Identify MRI negative temporal lobe epilepsy with resting fMRI indicators and machine learning techniques.
Authors
Affiliations (3)
Affiliations (3)
- Department of Imaging Center, First Affiliated Hospital of Xinjiang Medical University, Urumqi, 830054, China.
- Department of Imaging Center, First Affiliated Hospital of Xinjiang Medical University, Urumqi, 830054, China. [email protected].

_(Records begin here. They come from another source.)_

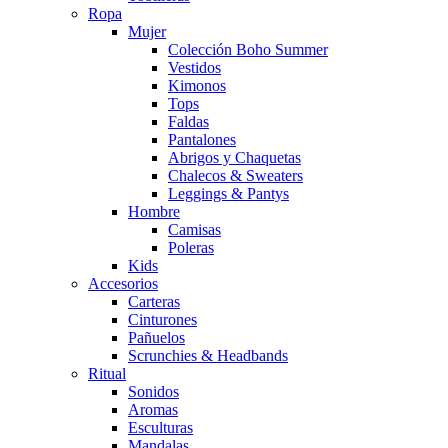
Ropa
Mujer
Colección Boho Summer
Vestidos
Kimonos
Tops
Faldas
Pantalones
Abrigos y Chaquetas
Chalecos & Sweaters
Leggings & Pantys
Hombre
Camisas
Poleras
Kids
Accesorios
Carteras
Cinturones
Pañuelos
Scrunchies & Headbands
Ritual
Sonidos
Aromas
Esculturas
Mandalas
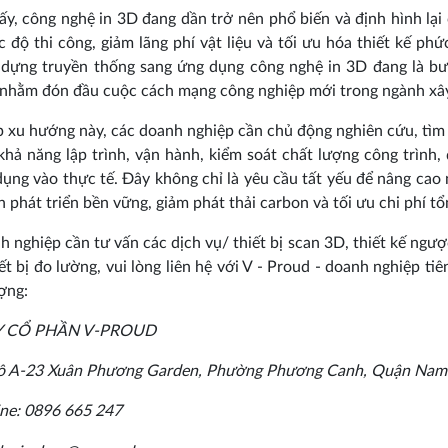
ấy, công nghệ in 3D đang dần trở nên phổ biến và định hình lại 
c độ thi công, giảm lãng phí vật liệu và tối ưu hóa thiết kế p
dựng truyền thống sang ứng dụng công nghệ in 3D đang là bướ
 nhằm đón đầu cuộc cách mạng công nghiệp mới trong ngành xâ
p xu hướng này, các doanh nghiệp cần chủ động nghiên cứu, tìm 
khả năng lập trình, vận hành, kiểm soát chất lượng công trình,
ụng vào thực tế. Đây không chỉ là yêu cầu tất yếu để nâng cao 
n phát triển bền vững, giảm phát thải carbon và tối ưu chi phí tổ
 nghiệp cần tư vấn các dịch vụ/ thiết bị scan 3D, thiết kế ngược
ết bị đo lường, vui lòng liên hệ với V - Proud - doanh nghiệp t
ượng:
 CỔ PHẦN V-PROUD
 Lô A-23 Xuân Phương Garden, Phường Phương Canh, Quận Nam 
ine: 0896 665 247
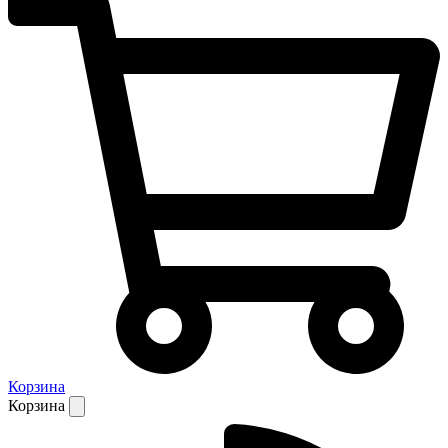
Корзина
Корзина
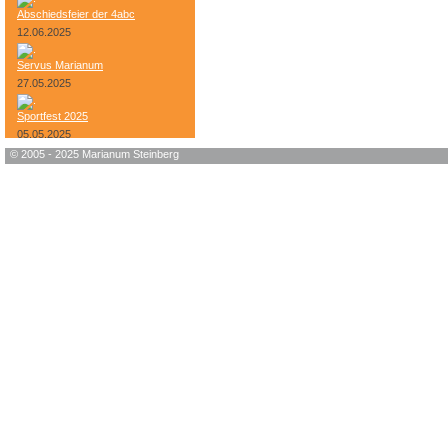
Abschiedsfeier der 4abc
12.06.2025
Servus Marianum
27.05.2025
Sportfest 2025
05.05.2025
© 2005 - 2025 Marianum Steinberg
Bundesheer-Tag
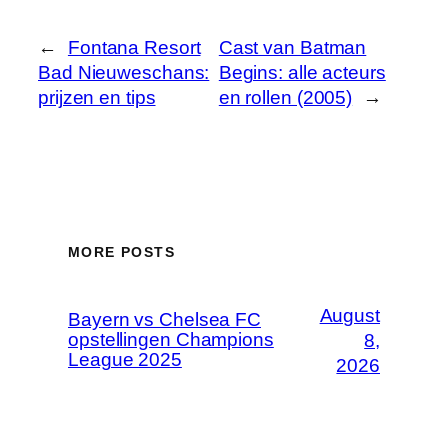
←
Fontana Resort
Cast van Batman
Bad Nieuweschans:
Begins: alle acteurs
prijzen en tips
en rollen (2005)
→
MORE POSTS
August
Bayern vs Chelsea FC
opstellingen Champions
8,
League 2025
2026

- Department of Medical Plastic and Cosmetic Surgery, First Affiliated Hospital of Xinjiang Medical University, Urumqi, 830054, China. [email protected].
Abstract
About 30% of temporal lobe epilepsy (TLE) cases are negative on MRI, so quantitative diagnosis based on clinical symptoms becomes challenging. There is an urgent need for an accurate and reliable method to differentiate patients with MRI-negative TLE from healthy individuals. This study aimed to explore the use of machine learning methods to diagnose MRI-negative TLE patients based on single and combined resting-state fMRI (rs-fMRI) metrics. This study investigates the diagnostic implications of using both singular and composite resting-state fMRI (rs-fMRI) indices in patients with MRI-negative TLE. We carried out a retrospective analysis of the clinical data and rs-fMRI data of 90 patients with MRI-negative TLE and 90 healthy controls (HCs). Next, the participants were divided into a training set and a test set at 8:2. Functional indices extracted from each brain region included degree centrality (DC), voxel-mirrored homotopic connectivity (VMHC), regional homogeneity (ReHo), fractional amplitude of low-frequency fluctuations (fALFF), and amplitude of low-frequency fluctuations (ALFF). A two-sample t-test was utilized to select significant voxels. After this, classification models based on individual rs-fMRI indices and combined rs-fMRI indices were constructed using ML algorithms such as support vector machines (SVM), random forests (RF), and logistic regression (LR) on the training set. Model performance was evaluated using metrics such as specificity, the area under the receiver operating characteristic curve (AUC), sensitivity, and accuracy, and validations were performed on the test set. Lastly, the feature contribution was assessed using Shapley Additive explanations (SHAP) values. The SVM model employing a combination of rs-fMRI functional indices had optimal performance. On the test set, this model achieved an AUC of 0.89, with an accuracy rate of 82%, where the ALFF values from the cerebellum contributed most significantly to the model. In contrast, ML models based on individual rs-fMRI indices demonstrated inferior classification performance, whereas the RF model using the DC index had the lowest accuracy of 47% on the test set. The SVM model combining the fMRI indices has the greatest potential to distinguish between MRI-negative temporal lobe epilepsy patients and healthy individuals, suggesting a complementary role for the classification of resting-state fMRI indices.